▶ _DATASET_:
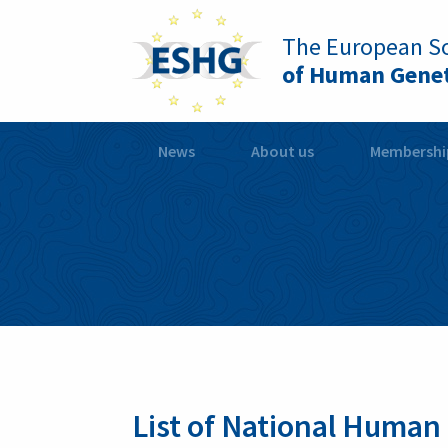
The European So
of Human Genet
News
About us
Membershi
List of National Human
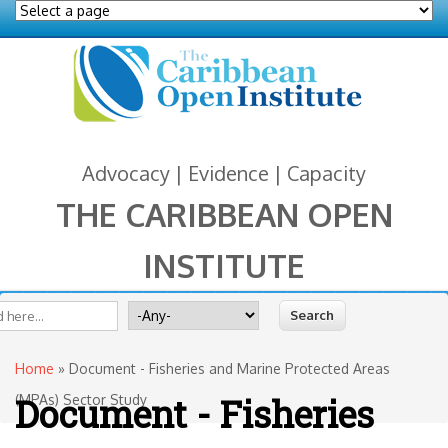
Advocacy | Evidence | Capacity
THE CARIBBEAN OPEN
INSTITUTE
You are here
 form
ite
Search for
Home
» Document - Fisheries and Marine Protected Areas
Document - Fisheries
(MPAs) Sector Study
---
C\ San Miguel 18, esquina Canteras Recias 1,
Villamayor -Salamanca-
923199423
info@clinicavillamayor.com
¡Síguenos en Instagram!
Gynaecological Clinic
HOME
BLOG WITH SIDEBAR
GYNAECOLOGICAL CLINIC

▶ _PROBLEM DETAILS_: Reproduce the material word for word, starting at the line that contains "The European So" and ending at the line that contains "(MPAs) Sector Study", with both of those lines included. Leave the pictures out of your answer.

▶ _RESULT OF THIS TASK_:
The European So
of Human Genet
News
About us
Membershi
List of National Human
Advocacy | Evidence | Capacity
THE CARIBBEAN OPEN
INSTITUTE
You are here
 form
ite
Search for
Home
» Document - Fisheries and Marine Protected Areas
Document - Fisheries
(MPAs) Sector Study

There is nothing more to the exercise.